* _Records to use_:

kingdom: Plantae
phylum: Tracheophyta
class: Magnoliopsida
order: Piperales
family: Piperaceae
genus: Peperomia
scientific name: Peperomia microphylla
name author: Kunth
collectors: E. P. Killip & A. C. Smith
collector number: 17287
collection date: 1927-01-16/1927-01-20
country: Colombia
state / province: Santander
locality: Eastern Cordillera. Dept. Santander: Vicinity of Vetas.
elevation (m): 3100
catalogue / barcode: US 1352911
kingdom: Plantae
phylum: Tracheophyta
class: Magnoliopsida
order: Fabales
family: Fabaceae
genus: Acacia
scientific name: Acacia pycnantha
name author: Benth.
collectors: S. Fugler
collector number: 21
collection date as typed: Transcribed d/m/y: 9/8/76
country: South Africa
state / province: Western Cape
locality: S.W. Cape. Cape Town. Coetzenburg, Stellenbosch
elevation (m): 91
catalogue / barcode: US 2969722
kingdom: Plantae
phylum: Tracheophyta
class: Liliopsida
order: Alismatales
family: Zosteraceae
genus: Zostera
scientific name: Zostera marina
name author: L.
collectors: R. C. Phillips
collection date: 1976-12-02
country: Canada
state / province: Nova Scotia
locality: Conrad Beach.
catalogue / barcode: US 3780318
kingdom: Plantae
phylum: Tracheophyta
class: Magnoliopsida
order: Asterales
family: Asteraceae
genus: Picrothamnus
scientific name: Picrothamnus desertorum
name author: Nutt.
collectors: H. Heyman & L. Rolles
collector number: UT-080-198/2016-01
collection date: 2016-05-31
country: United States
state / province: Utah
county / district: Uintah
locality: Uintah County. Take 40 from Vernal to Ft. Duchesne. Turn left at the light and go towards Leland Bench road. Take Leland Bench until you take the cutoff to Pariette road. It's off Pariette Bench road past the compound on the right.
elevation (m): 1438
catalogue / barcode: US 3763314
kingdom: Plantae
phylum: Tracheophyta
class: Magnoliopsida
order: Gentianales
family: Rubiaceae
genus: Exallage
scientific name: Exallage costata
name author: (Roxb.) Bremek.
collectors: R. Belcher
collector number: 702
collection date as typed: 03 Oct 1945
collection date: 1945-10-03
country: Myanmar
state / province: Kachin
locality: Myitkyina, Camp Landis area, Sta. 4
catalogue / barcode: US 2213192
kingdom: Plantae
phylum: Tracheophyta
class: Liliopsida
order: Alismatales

* _Exercise prompt_: Lay out the material above as a numbered list, starting at its first line and ending after the line that contains "genus: Picrothamnus". Leave out any blank lines.

* _Response below_:
1. kingdom: Plantae
2. phylum: Tracheophyta
3. class: Magnoliopsida
4. order: Piperales
5. family: Piperaceae
6. genus: Peperomia
7. scientific name: Peperomia microphylla
8. name author: Kunth
9. collectors: E. P. Killip & A. C. Smith
10. collector number: 17287
11. collection date: 1927-01-16/1927-01-20
12. country: Colombia
13. state / province: Santander
14. locality: Eastern Cordillera. Dept. Santander: Vicinity of Vetas.
15. elevation (m): 3100
16. catalogue / barcode: US 1352911
17. kingdom: Plantae
18. phylum: Tracheophyta
19. class: Magnoliopsida
20. order: Fabales
21. family: Fabaceae
22. genus: Acacia
23. scientific name: Acacia pycnantha
24. name author: Benth.
25. collectors: S. Fugler
26. collector number: 21
27. collection date as typed: Transcribed d/m/y: 9/8/76
28. country: South Africa
29. state / province: Western Cape
30. locality: S.W. Cape. Cape Town. Coetzenburg, Stellenbosch
31. elevation (m): 91
32. catalogue / barcode: US 2969722
33. kingdom: Plantae
34. phylum: Tracheophyta
35. class: Liliopsida
36. order: Alismatales
37. family: Zosteraceae
38. genus: Zostera
39. scientific name: Zostera marina
40. name author: L.
41. collectors: R. C. Phillips
42. collection date: 1976-12-02
43. country: Canada
44. state / province: Nova Scotia
45. locality: Conrad Beach.
46. catalogue / barcode: US 3780318
47. kingdom: Plantae
48. phylum: Tracheophyta
49. class: Magnoliopsida
50. order: Asterales
51. family: Asteraceae
52. genus: Picrothamnus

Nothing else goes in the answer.